[WHAT THE TASK REQUIRES]
Find the word "down" in the data below and copy each line that holds it.
###
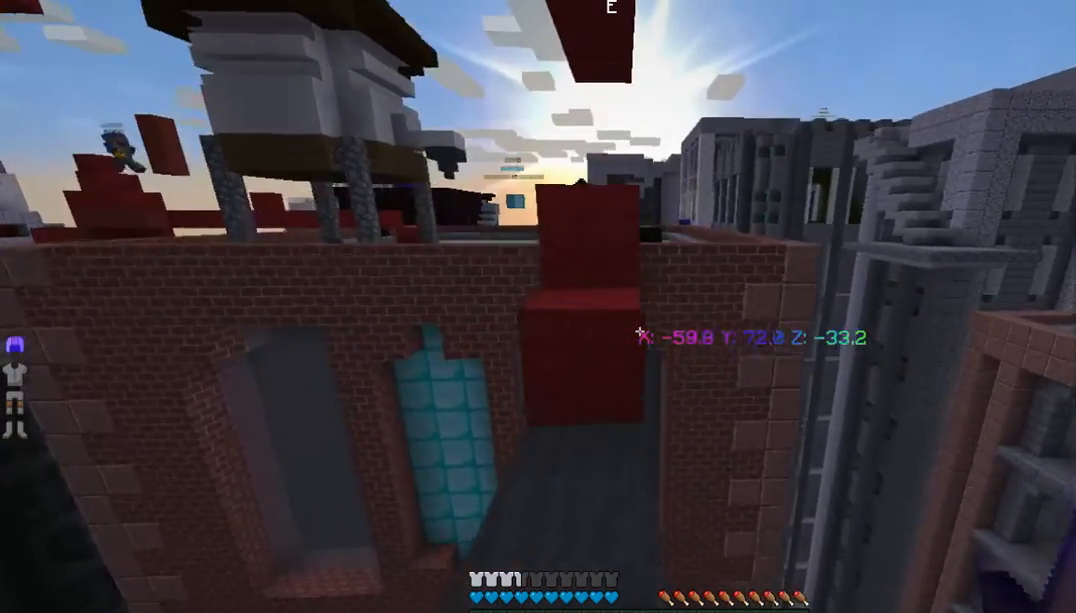
Gameplay with keyboard and mouse; each line is a JSON object with the keys and mouse buttons held at the frame after it. "events" lists presses ("down") and releases ("up") of "a", "d", "s", "w", "mouse_left" and "mouse_right" between this image and that frame as [ms after this image, input, new state], when the widget could be followed in between. "mouse_left", "mouse_right" = the "left", "right" buttons of the "mouse" list. No other keys are recorded. Fast repeated clicks can show as one long hold. Mouse movement is not recorded.
{"keys": [], "mouse": [], "events": [[368, "w", "up"]]}
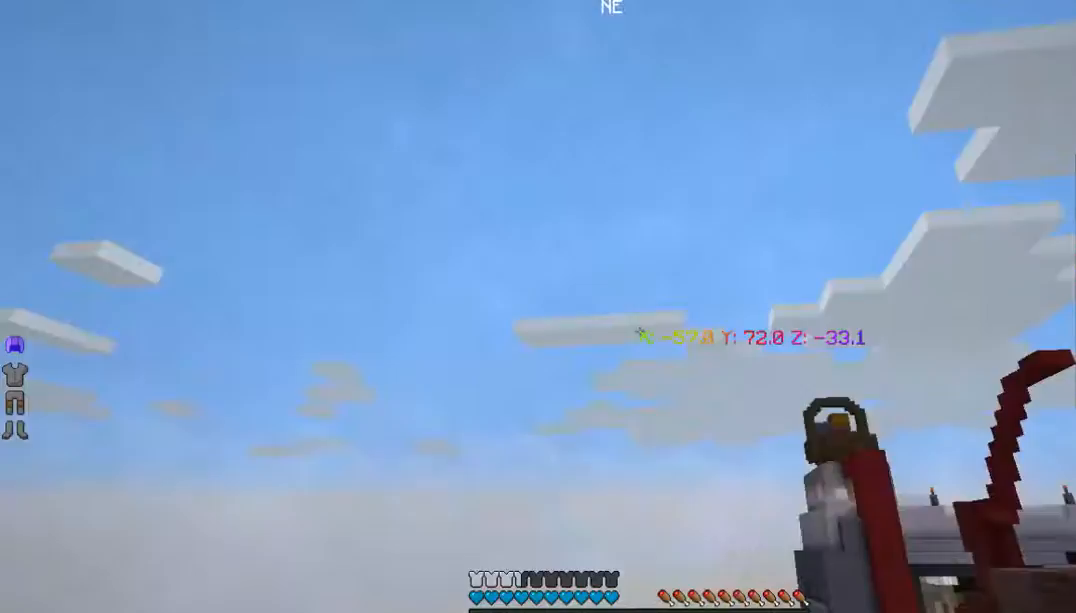
{"keys": [], "mouse": [], "events": []}
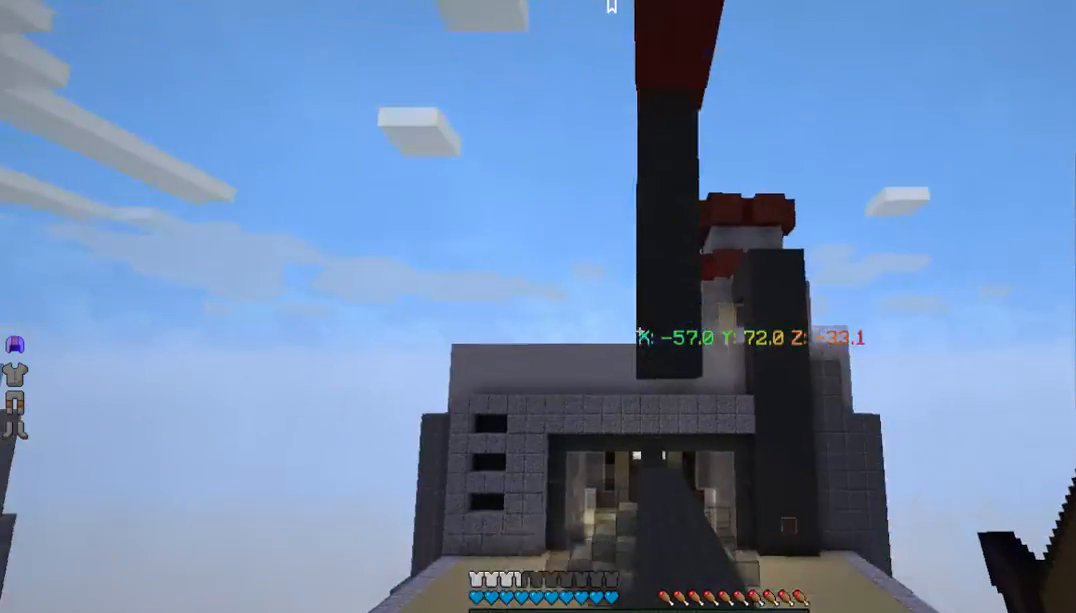
{"keys": [], "mouse": [], "events": []}
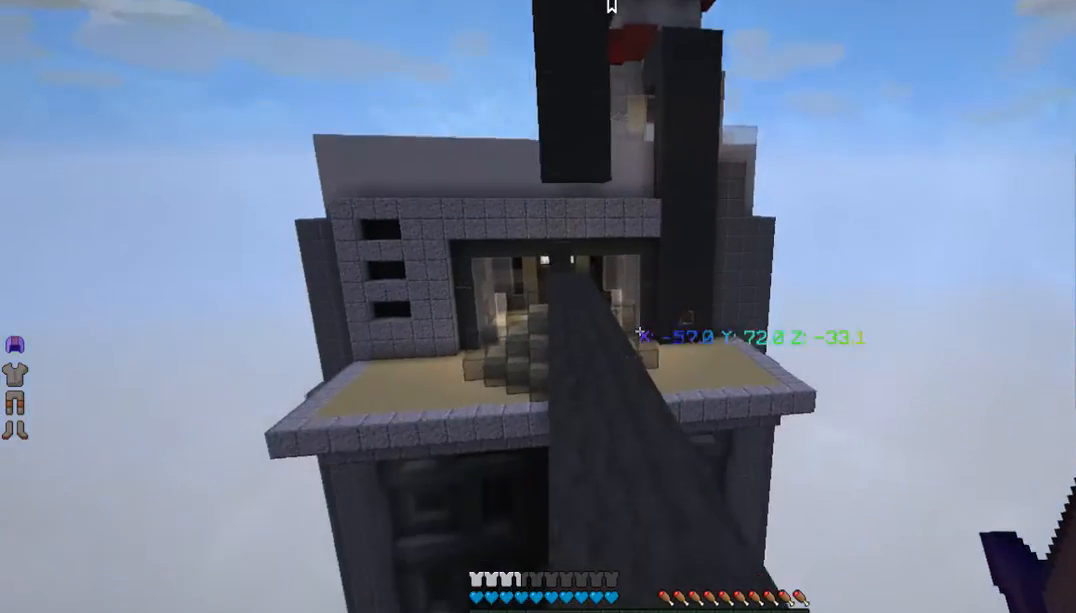
{"keys": ["w"], "mouse": [], "events": [[201, "w", "down"]]}
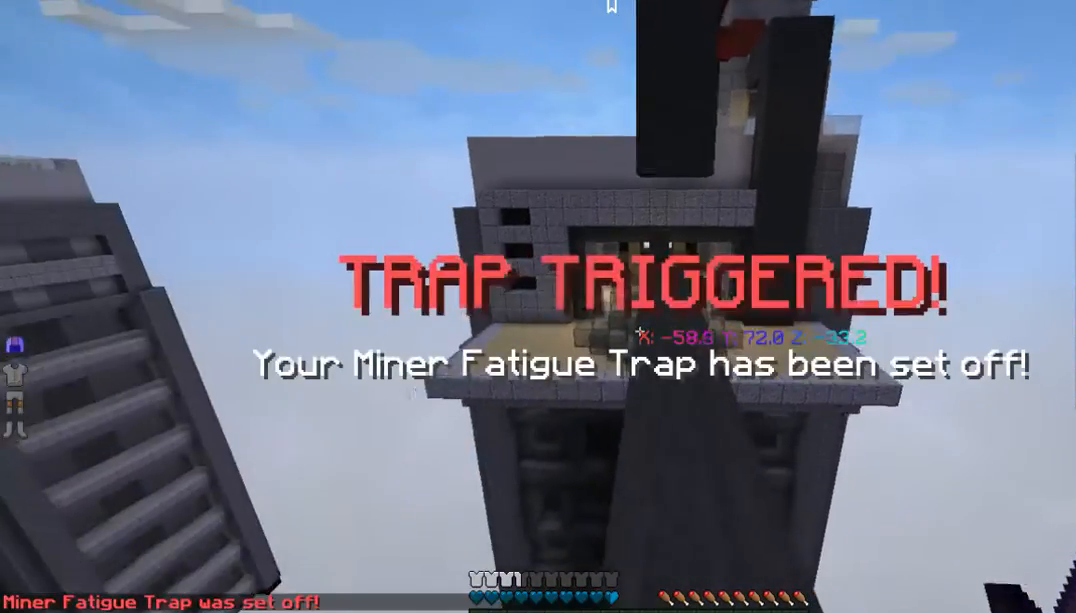
{"keys": ["w"], "mouse": [], "events": []}
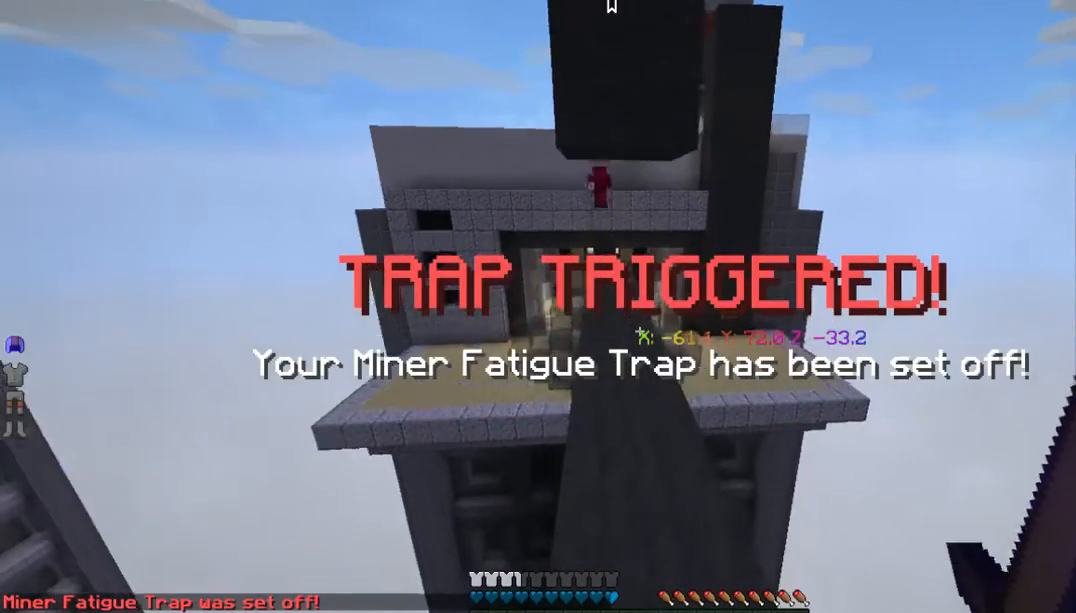
{"keys": ["w"], "mouse": [], "events": []}
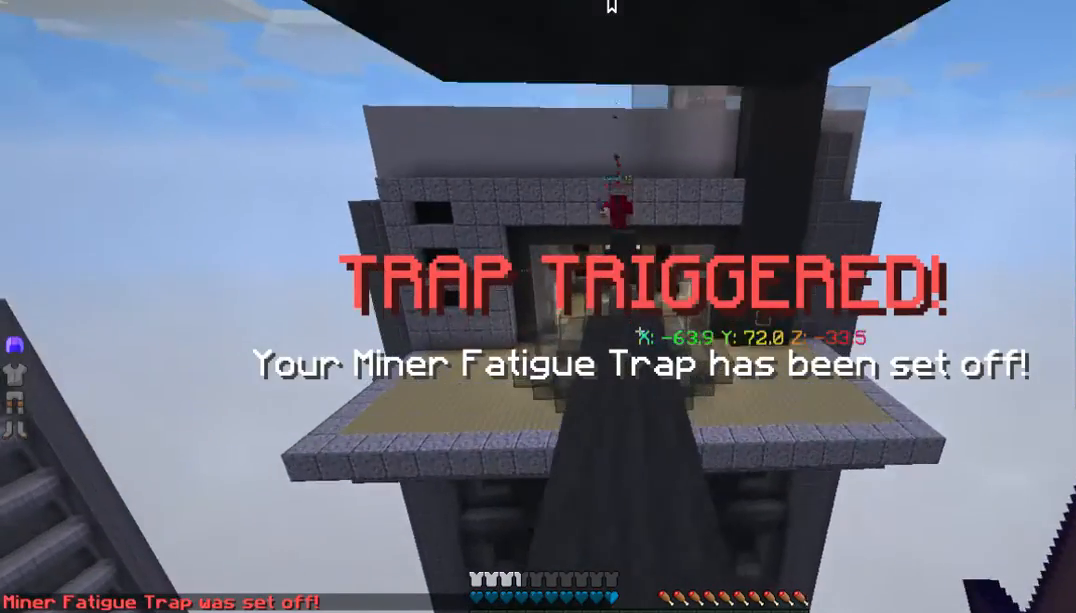
{"keys": ["w"], "mouse": [], "events": []}
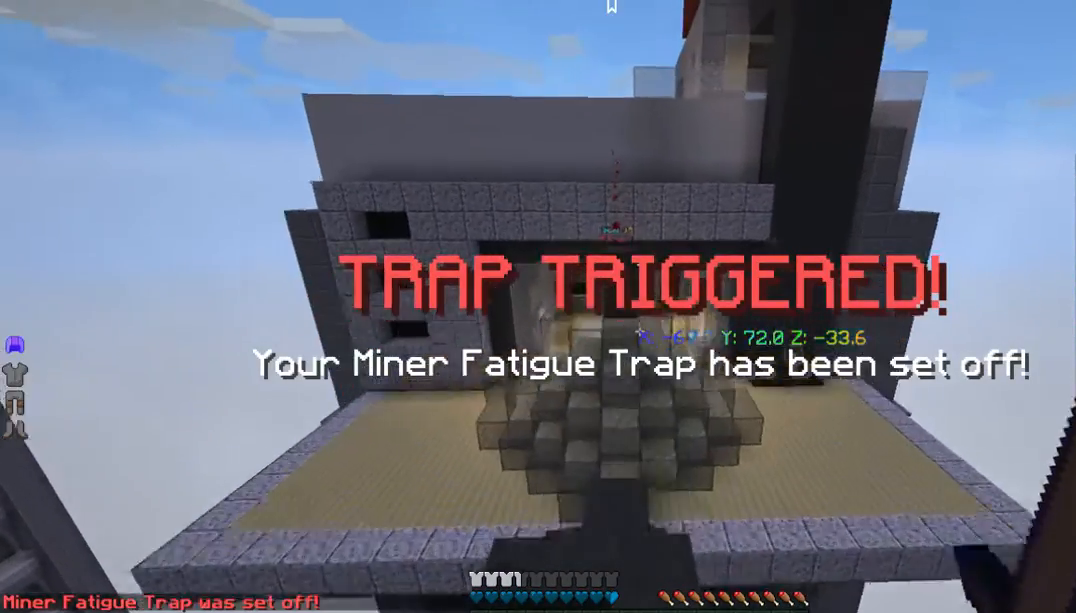
{"keys": ["w"], "mouse": [], "events": []}
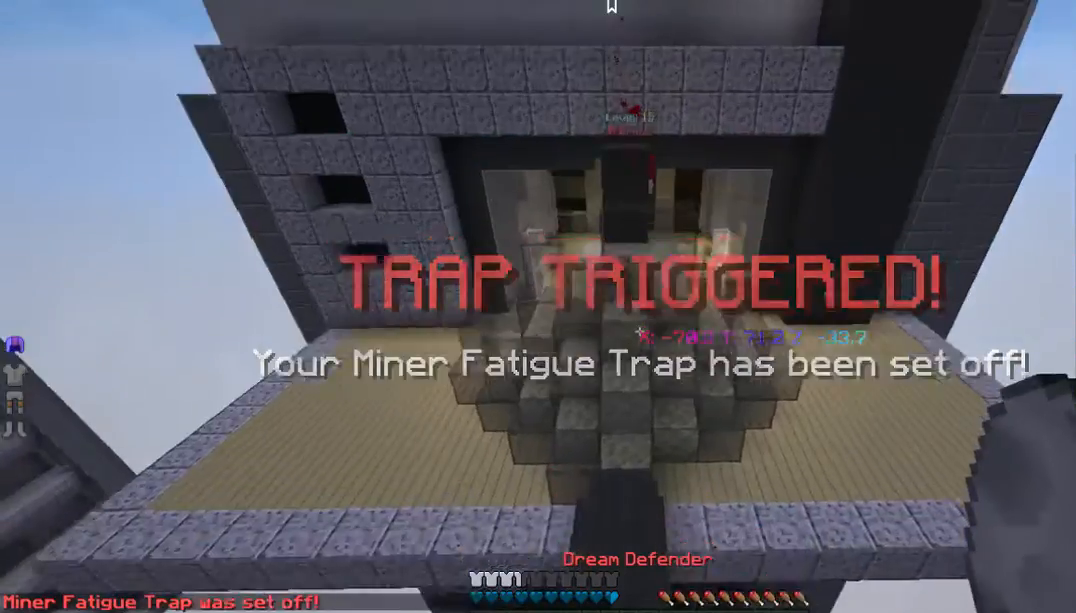
{"keys": ["w"], "mouse": [], "events": []}
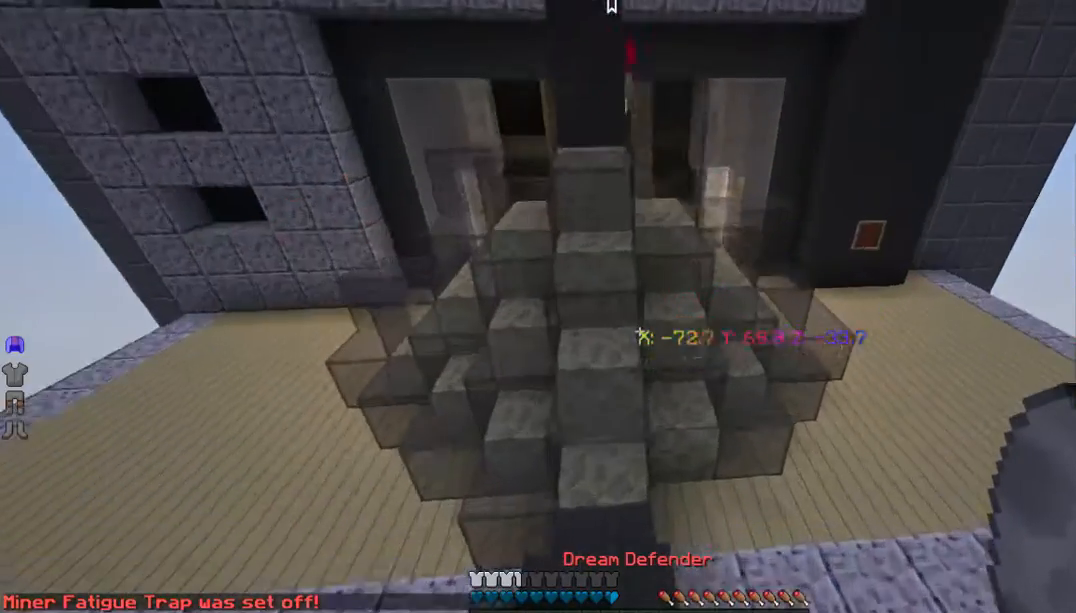
{"keys": ["w"], "mouse": [], "events": []}
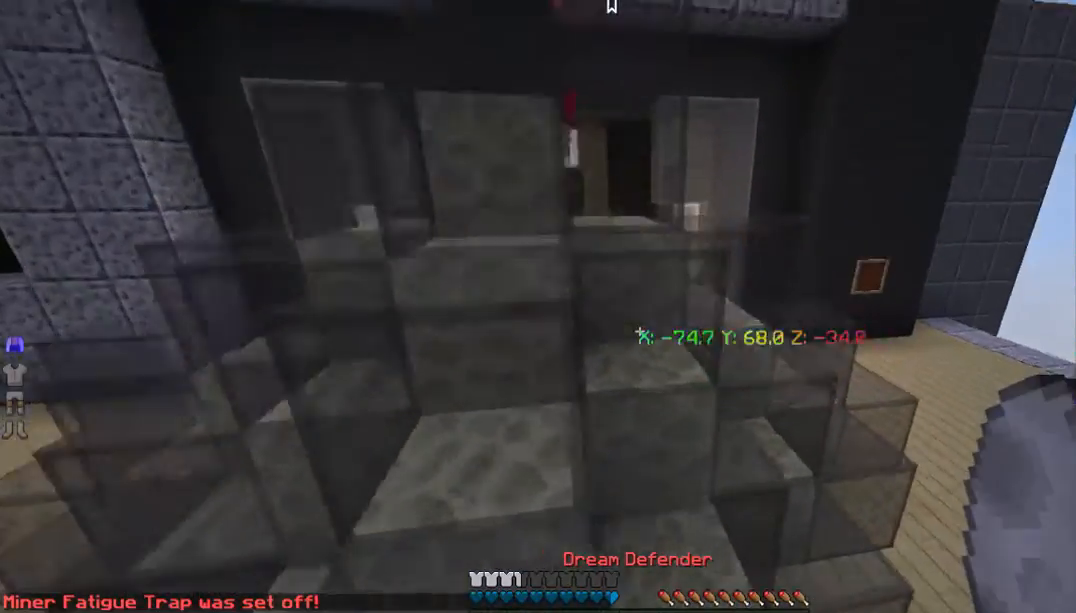
{"keys": ["w"], "mouse": [], "events": []}
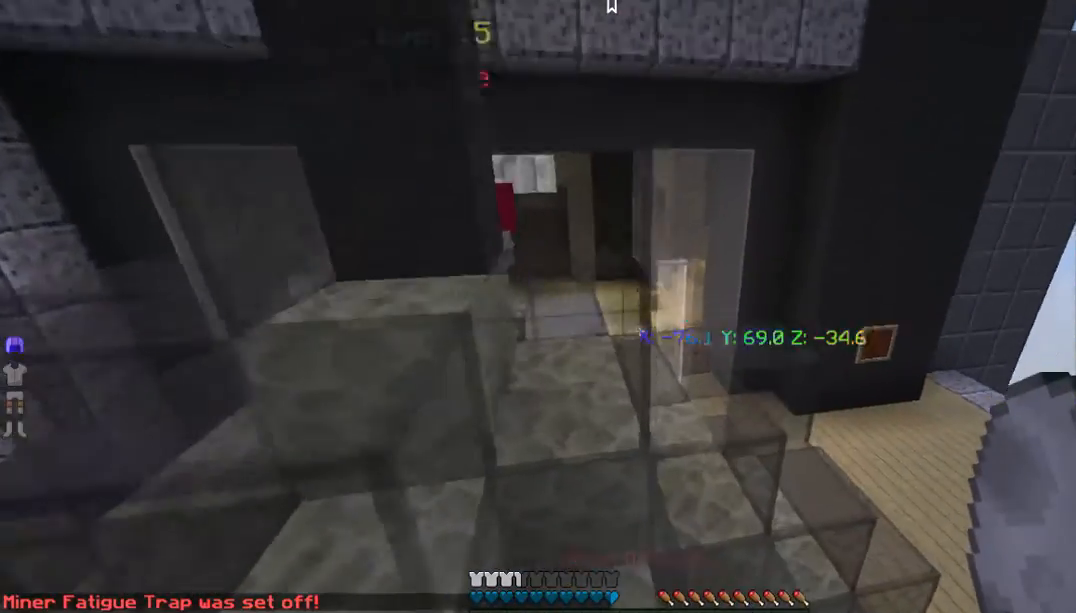
{"keys": ["w"], "mouse": [], "events": []}
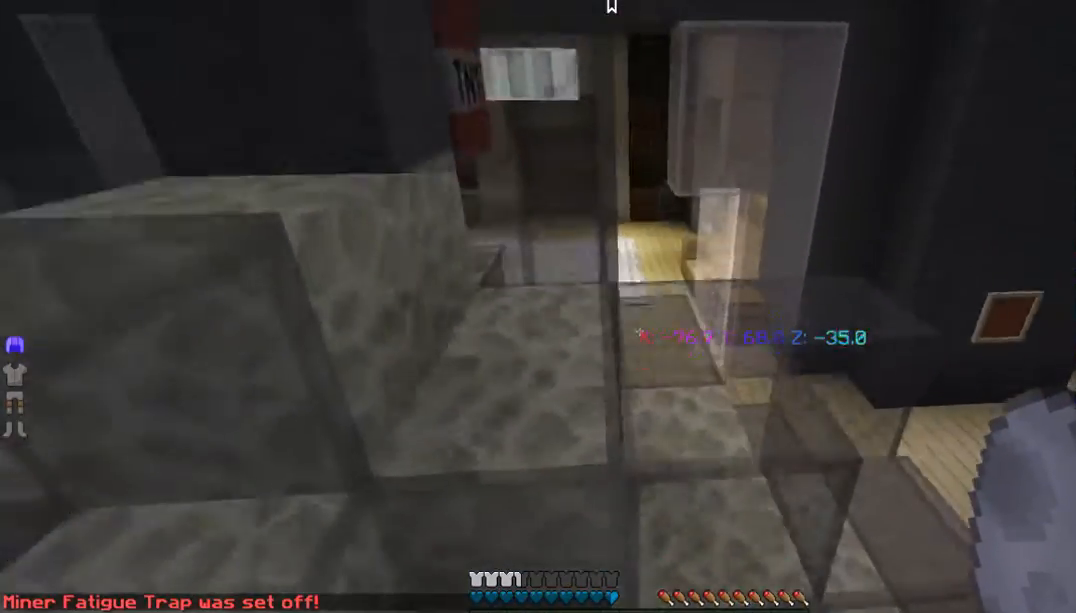
{"keys": ["d", "w"], "mouse": [], "events": [[200, "d", "down"]]}
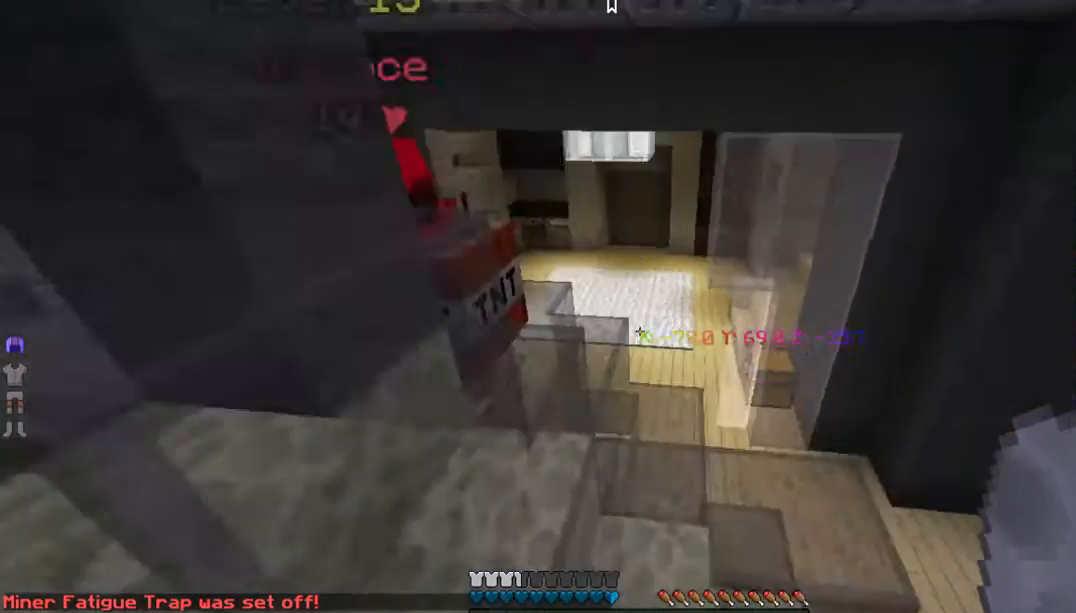
{"keys": ["w"], "mouse": [], "events": [[401, "d", "up"]]}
###
[TASK SOLUTION]
Gameplay with keyboard and mouse; each line is a JSON object with the keys and mouse buttons held at the frame after it. "events" lists presses ("down") and releases ("up") of "a", "d", "s", "w", "mouse_left" and "mouse_right" between this image and that frame as [ms after this image, input, new state], when the widget could be followed in between. "mouse_left", "mouse_right" = the "left", "right" buttons of the "mouse" list. No other keys are recorded. Fast repeated clicks can show as one long hold. Mouse movement is not recorded.
{"keys": ["w"], "mouse": [], "events": [[201, "w", "down"]]}
{"keys": ["d", "w"], "mouse": [], "events": [[200, "d", "down"]]}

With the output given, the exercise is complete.